• YOUR ASSIGNMENT
Please return, with no alterations, the lines below from the very first through the one that contains "cells show no".

Saved data entries

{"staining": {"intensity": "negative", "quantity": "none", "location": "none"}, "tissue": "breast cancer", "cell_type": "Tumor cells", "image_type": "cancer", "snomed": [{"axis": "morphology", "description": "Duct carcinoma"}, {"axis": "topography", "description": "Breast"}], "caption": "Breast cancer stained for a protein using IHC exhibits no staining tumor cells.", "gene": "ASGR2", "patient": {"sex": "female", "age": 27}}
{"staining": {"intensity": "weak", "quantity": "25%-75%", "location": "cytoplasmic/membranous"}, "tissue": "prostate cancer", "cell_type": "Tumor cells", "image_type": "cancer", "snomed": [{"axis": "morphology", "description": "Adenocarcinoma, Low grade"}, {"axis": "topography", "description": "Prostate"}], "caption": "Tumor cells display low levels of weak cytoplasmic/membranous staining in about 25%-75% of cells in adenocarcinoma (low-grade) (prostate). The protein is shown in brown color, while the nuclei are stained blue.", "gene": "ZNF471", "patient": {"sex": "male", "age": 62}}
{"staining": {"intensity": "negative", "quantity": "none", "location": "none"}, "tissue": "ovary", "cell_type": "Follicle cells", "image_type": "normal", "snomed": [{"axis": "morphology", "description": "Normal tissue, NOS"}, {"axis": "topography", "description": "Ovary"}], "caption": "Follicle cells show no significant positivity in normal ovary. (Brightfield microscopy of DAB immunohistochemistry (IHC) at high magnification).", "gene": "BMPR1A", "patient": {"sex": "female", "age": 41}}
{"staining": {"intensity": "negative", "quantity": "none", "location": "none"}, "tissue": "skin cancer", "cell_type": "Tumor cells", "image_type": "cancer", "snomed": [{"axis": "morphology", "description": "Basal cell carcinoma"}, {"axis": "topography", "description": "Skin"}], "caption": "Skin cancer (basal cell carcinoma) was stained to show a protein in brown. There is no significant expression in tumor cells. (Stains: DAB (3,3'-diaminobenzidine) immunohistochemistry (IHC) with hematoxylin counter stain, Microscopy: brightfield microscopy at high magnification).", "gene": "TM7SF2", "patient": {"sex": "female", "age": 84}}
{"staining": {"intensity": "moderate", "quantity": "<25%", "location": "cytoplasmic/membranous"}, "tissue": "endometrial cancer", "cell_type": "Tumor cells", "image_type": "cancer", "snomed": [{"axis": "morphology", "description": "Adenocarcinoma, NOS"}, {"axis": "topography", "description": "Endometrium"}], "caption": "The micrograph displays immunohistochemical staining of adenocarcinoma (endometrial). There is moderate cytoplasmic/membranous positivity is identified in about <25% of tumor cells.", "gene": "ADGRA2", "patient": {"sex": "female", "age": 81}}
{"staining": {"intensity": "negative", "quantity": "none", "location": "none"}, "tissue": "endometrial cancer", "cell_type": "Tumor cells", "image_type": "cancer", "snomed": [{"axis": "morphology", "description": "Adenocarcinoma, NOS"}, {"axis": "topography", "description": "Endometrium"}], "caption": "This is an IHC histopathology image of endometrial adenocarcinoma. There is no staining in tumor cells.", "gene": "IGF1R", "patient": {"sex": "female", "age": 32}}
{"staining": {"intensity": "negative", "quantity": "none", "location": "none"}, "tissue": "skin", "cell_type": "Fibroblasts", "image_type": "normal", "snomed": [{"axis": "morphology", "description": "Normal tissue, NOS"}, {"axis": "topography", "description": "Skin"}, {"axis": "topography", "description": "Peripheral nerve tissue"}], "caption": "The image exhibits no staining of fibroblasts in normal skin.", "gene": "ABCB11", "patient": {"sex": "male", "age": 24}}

• SOLUTION TO THE EXERCISE
{"staining": {"intensity": "negative", "quantity": "none", "location": "none"}, "tissue": "breast cancer", "cell_type": "Tumor cells", "image_type": "cancer", "snomed": [{"axis": "morphology", "description": "Duct carcinoma"}, {"axis": "topography", "description": "Breast"}], "caption": "Breast cancer stained for a protein using IHC exhibits no staining tumor cells.", "gene": "ASGR2", "patient": {"sex": "female", "age": 27}}
{"staining": {"intensity": "weak", "quantity": "25%-75%", "location": "cytoplasmic/membranous"}, "tissue": "prostate cancer", "cell_type": "Tumor cells", "image_type": "cancer", "snomed": [{"axis": "morphology", "description": "Adenocarcinoma, Low grade"}, {"axis": "topography", "description": "Prostate"}], "caption": "Tumor cells display low levels of weak cytoplasmic/membranous staining in about 25%-75% of cells in adenocarcinoma (low-grade) (prostate). The protein is shown in brown color, while the nuclei are stained blue.", "gene": "ZNF471", "patient": {"sex": "male", "age": 62}}
{"staining": {"intensity": "negative", "quantity": "none", "location": "none"}, "tissue": "ovary", "cell_type": "Follicle cells", "image_type": "normal", "snomed": [{"axis": "morphology", "description": "Normal tissue, NOS"}, {"axis": "topography", "description": "Ovary"}], "caption": "Follicle cells show no significant positivity in normal ovary. (Brightfield microscopy of DAB immunohistochemistry (IHC) at high magnification).", "gene": "BMPR1A", "patient": {"sex": "female", "age": 41}}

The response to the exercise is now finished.